The 5-day “STEM/ICT Camp of Excellence: Closing the Digital Divide”, (27 June – 1 July 2023) brought together 135 girls from 21 from Kiambu, Murang’a, Kirinyaga, Nyeri, Nyandarua and Samburu Counties schools. The training sought to increase the uptake of STEM among secondary school Girls through nurturing and inspiration; mainstreaming of critical thinking and problem-solving mindset; knowledge sharing through mentors and peer-peer learning; provide hands-on experience on emerging technologies such as 3D printing, coding and robotics; and introduction to the 21st century jobs among others. The women mentors were drawn from climatology and climate change; human and animal medicine; pharmacology; marine and ocean sciences; engineering and technology; mathematics; physics; science and innovation; architecture and building sciences; earth sciences including geology; computer/innovation; AI experience sharing fields.
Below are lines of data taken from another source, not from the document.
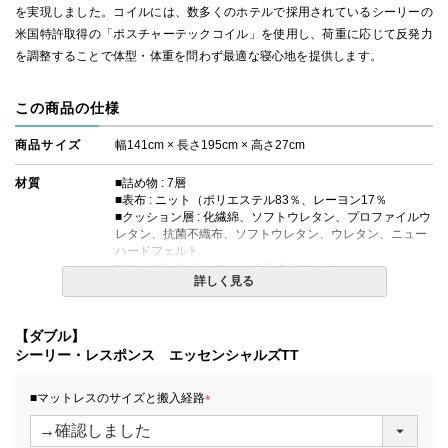
を実現しました。コイルには、数多くのホテルで採用されているシーリーの
米国特許取得の「ポスチャーテックコイル」を使用し、荷重に応じて反発力
を調整することで体型・体重を問わず最適な寝心地を提供します。
この商品の仕様
商品サイズ
幅141cm × 長さ195cm × 高さ27cm
材質
■詰め物 : 7層
■表布 : ニット（ポリエステル83％、レーヨン17％
■クッション層 : 化繊綿、ソフトウレタン、プロファイルウ
レタン、抗菌不織布、ソフトウレタン、ウレタン、ニュー
ハードフェルト
■エッジサポート : ニューミラクルエッジ
詳しく見る
■対応ボックスシーツ : H35タイプ
コイルの種類
ポスチャーテックコイル
【ダブル】
シーリー・レスポンス エッセンシャルズTT
生産国
日本
■マットレスのサイズと搬入経路
備考
【エコマーク対象商品】
・価格はマットレス単体購入の金額です。
(
・配達日指定ＯＫ！
必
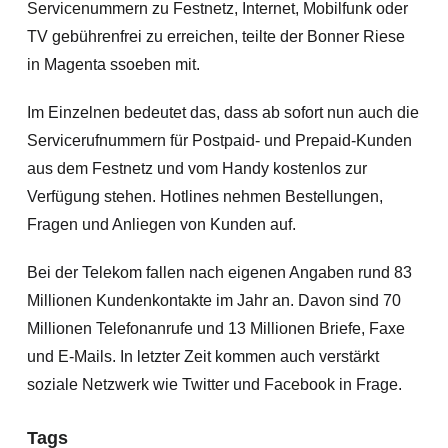
Servicenummern zu Festnetz, Internet, Mobilfunk oder
TV gebührenfrei zu erreichen, teilte der Bonner Riese
in Magenta ssoeben mit.
Im Einzelnen bedeutet das, dass ab sofort nun auch die
Servicerufnummern für Postpaid- und Prepaid-Kunden
aus dem Festnetz und vom Handy kostenlos zur
Verfügung stehen. Hotlines nehmen Bestellungen,
Fragen und Anliegen von Kunden auf.
Bei der Telekom fallen nach eigenen Angaben rund 83
Millionen Kundenkontakte im Jahr an. Davon sind 70
Millionen Telefonanrufe und 13 Millionen Briefe, Faxe
und E-Mails. In letzter Zeit kommen auch verstärkt
soziale Netzwerk wie Twitter und Facebook in Frage.
Tags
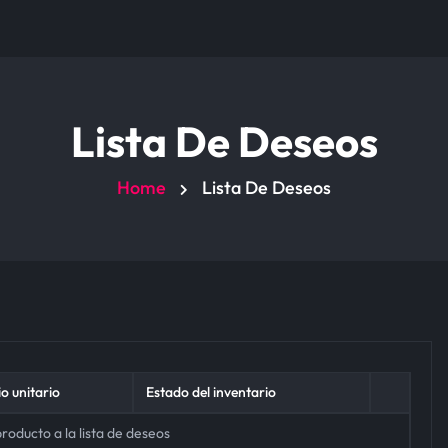
Lista De Deseos
Home
Lista De Deseos
o unitario
Estado del inventario
roducto a la lista de deseos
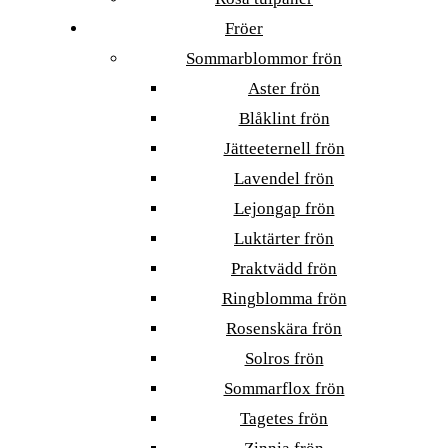
Fröer
Sommarblommor frön
Aster frön
Blåklint frön
Jätteeternell frön
Lavendel frön
Lejongap frön
Luktärter frön
Praktvädd frön
Ringblomma frön
Rosenskära frön
Solros frön
Sommarflox frön
Tagetes frön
Happening concurrently at the same venue was the training of STEM Teachers in Gender Transformative STEM and Digital Skills Education Training. The teacher training brought together 52 teachers drawn from the 34 Counties. These interventions are meant to address under-representation of girls and women in STEM fields. According to a 2021 UNESCO science report, globally, women are minority in digital information technology, computing, physics, mathematics and engineering, representing only 22% of artificial intelligence professionals. 33% of the researchers are women, only 12% in academic of science and 2% in venture capital for tech women led startups. Cumulatively, the percentage of females studying engineering, manufacturing and construction or ICT is below 25% in over two-thirds of countries globally.
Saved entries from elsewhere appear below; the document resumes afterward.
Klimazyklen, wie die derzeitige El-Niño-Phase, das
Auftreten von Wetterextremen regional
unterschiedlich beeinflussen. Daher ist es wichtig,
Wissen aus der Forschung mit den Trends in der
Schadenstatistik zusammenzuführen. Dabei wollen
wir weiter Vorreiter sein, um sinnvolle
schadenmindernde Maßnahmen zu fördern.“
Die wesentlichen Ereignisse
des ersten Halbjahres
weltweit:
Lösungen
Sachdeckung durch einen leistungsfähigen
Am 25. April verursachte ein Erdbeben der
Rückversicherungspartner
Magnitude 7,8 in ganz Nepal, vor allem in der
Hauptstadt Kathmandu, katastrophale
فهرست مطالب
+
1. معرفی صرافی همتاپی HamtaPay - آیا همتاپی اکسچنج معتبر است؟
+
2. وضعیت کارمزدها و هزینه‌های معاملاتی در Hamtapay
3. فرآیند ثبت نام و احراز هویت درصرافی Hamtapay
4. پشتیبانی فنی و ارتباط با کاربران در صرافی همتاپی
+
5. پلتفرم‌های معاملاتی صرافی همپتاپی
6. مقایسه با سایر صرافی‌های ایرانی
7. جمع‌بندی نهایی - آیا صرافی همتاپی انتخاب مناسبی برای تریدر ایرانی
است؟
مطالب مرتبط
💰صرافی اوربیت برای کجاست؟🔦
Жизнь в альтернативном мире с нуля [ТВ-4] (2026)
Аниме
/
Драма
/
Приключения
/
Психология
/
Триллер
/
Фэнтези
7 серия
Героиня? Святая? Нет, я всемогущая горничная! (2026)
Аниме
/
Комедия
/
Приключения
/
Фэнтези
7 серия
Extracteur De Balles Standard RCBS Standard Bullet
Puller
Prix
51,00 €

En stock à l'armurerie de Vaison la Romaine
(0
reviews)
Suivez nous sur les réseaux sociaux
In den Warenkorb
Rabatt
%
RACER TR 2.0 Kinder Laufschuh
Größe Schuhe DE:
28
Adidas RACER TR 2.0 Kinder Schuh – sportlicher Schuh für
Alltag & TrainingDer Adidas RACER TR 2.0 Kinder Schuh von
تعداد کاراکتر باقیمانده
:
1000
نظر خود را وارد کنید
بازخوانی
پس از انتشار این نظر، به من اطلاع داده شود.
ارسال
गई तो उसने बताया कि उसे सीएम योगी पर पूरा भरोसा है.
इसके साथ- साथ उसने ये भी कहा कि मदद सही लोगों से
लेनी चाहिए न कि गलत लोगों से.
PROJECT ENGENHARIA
In his opening remarks, KNATCOM Ag. SG/CEO Dr. James Njogu emphasized the need to ensure equitable access of STEM education and careers for girls and women. He recognized that there is a growing demand for female professionals with STEM and digital skills, since these skills are critical in supporting the school to work transition through multiple and dynamic STEM career pathways. He commented the mentors for supporting this programme since inception in 2014 and the partners who have alongside KNATCOM coordinated this mentorship and capacity building programmes. He noted the support from UNESCO through the Intel Project, Ministry of Education, Teachers Service Commission, National Commission for Science Technology and Innovation challenging them to continue supporting this programme for sustainability and impact.
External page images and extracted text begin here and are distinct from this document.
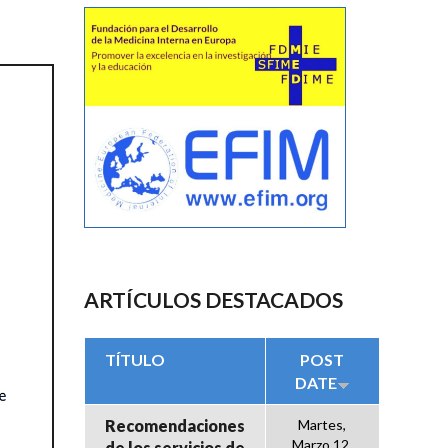
ARTÍCULOS DESTACADOS
TÍTULO
POST
DATE
Recomendaciones
Martes,
Marzo 12,
de los servicios de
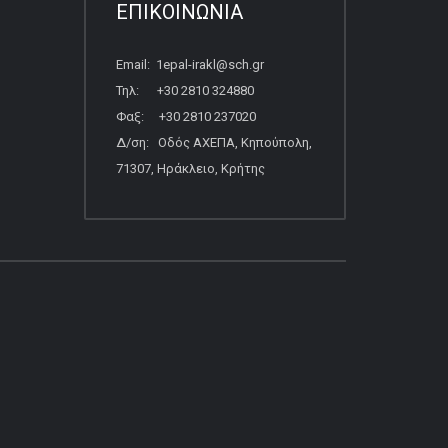
ΕΠΙΚΟΙΝΩΝΙΑ
Email: 1epal-irakl@sch.gr
Τηλ: +30 2810 324880
Φαξ: +30 2810 237020
Δ/ση: Οδός ΑΧΕΠΑ, Κηπούπολη,
71307, Ηράκλειο, Κρήτης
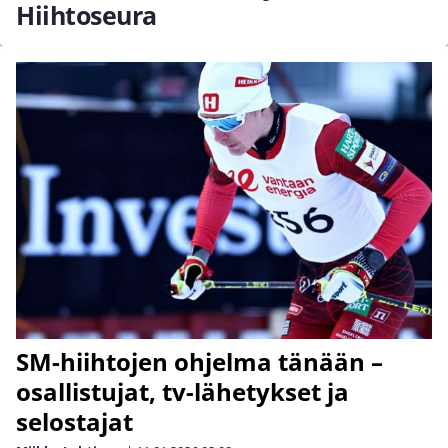
Hiihtoseura
SM-hiihtojen ohjelma tänään –
osallistujat, tv-lähetykset ja
selostajat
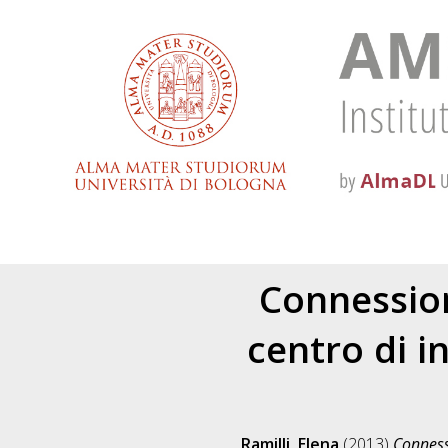
Connession
centro di i
Ramilli, Elena
(2013)
Connessi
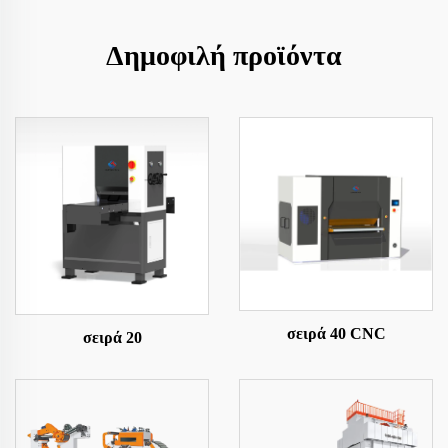
Δημοφιλή προϊόντα
σειρά 40 CNC
σειρά 20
The mentorship debunked the myth that science courses were hard and a preserve of the male dominated gender; a perception that has resulted to girls less likely than boys to study STEM in higher education.
The STEM-ICT Camp of Excellence hosted in Karatina was the seventh annual physical STEM Girls Camp. It is envisaged that the trained teachers will translate their skills in the regions and schools including training other teachers and students.